I fall into the snow for the second time that day.
BERYL | 30
A SMALL THING, the disappearance of a child. As long as they show up safe and sound. Had he not disappeared, then perhaps it wouldn’t have opened the way for Harlan to finally listen. And maybe Har’s treatment of Brody would’ve created strife between him and the household. To scream and curse at a child is hardly forgivable. But if they were a jury examining his case, after we finally returned from our night of searching, I think the verdict would have been “time served.”
Brody was found in one of the guesthouses shortly after we set out to find him. He had been looking for Harlan’s missing part, he said. He had three things. A screw, a compass, and a pair of old glasses.
He presented them to Harlan at breakfast the next day. And Brody apologized, though for what no one had any idea. And then he gave Harlan a hug, and asked him if he wanted to play cars before Harlan had any chance to respond.
Har looked at him, and there was a long moment of silence. And then he said, “yeah,” and put the glasses on, and crawled around on the floor for over an hour. Something I knew was an ordeal for him. Only Felicia thinks that Harlan should apologize to the kid, as well as everyone else. Momma Kay said that apologies don’t always come in the form of words, and that Felicia should shut her goddamn mouth.
A happy day.
Glasses, a compass, and a screw. Harlan carries them with him now. Sheila thought, from a metaphorical point of view, that this was hilarious. I was relieved when, later, Harlan was able to also see the humor in it. The sadness is not gone. But I see the old Harlan. And the new. I see MY Harlan.
And the winter here is better for it.
The heart of it is over. Either the worst of it is done or we are hardened to it, prepared for whatever nature wants to throw at us. There is more time for stories, for playing. For finding new ways to occupy our time.

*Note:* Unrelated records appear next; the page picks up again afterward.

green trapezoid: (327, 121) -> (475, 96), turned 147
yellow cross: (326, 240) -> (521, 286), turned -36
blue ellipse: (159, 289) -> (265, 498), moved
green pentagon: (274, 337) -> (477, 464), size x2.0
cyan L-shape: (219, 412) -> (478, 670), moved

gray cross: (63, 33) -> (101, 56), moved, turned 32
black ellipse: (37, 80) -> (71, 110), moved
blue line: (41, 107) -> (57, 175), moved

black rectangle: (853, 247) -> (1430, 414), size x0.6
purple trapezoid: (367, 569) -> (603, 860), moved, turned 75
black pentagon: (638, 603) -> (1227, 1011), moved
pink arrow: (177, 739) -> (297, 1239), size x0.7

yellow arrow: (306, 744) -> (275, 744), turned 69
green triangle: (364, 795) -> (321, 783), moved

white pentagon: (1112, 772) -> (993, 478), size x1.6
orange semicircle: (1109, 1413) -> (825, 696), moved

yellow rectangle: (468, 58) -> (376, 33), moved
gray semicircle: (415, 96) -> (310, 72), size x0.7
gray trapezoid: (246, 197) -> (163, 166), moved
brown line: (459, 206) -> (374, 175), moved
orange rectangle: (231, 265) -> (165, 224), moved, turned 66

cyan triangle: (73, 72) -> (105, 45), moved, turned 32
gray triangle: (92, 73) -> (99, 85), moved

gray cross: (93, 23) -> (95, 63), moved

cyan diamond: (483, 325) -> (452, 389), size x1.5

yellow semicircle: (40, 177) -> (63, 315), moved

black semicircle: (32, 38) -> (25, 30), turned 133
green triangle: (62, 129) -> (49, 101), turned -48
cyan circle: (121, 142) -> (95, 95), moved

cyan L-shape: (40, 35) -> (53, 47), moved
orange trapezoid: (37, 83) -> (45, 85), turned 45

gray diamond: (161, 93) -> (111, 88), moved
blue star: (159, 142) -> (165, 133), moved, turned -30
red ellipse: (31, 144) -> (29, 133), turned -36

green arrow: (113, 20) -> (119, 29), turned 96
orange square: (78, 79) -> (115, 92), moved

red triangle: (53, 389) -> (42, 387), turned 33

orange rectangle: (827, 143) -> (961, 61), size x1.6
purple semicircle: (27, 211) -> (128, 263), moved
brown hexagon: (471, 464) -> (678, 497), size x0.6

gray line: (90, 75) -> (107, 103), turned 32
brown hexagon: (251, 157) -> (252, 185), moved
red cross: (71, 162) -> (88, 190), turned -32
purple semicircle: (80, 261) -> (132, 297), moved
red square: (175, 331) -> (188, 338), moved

“You should put on something nice. I know it’s cold, but you could put on a dress. My wife used to say ‘this is shawly s
hawl weather.’” CD laughs, his eyes leaving me to focus on a point on the hill. As they always do when he mentions his wife. “You look so darn dreary dressed like that.”
“CD, that’s not how it works anymore,” Felicia says from the fireplace, frustration in her voice. “Women don’t have to try to impress men anymore.”
CD’s mouth turns down. “I didn’t say she had to impress anybody. I just want her to be happy.”
Felicia heaves a sigh. “And how would her wearing a dress make her happy? I think that would make you happy.”
He chuckles. “Yes, and who wouldn’t take joy out of making an old man happy?”
I pat his hand and walk away. I walk away expecting my body, or my mind, or both… To remember. The feeling of slowly spinning as the dress is stripped away. The clink of the chain and rustle of cloth and the jets of hot breath.
But I don’t. Or, I did… But only because I was afraid I would.
Is that it?
Instead of fearing a ghost, I’m now afraid of its memory?
Something to think about. It’s progress, or a setback, depending on its permanence.
I cast about the room, looking for Harlan. Still reticent, he’s probably found a job for himself to do. Or he’s playing with Brody. A therapy Harlan forces himself to take.
He should be here…
Smiles from everyone. A warmth and an energy that accompanies holidays. Not Christmas, Felicia is adamant that holiday be abolished. But the winter equinox quickly approaches, a half way point for all of us survivors clinging to the scraps of what we have so…
A holiday of a newer, older, kind.
No one has said anything of presents. The word carries a different meaning, now. Survival is the gift. These are trinkets. But the meaning behind them… Well, that is a reason to keep surviving, I guess. So no one says anything. But there is an open secrecy, whispers and shushing and rooms with closed doors. And shy smiles.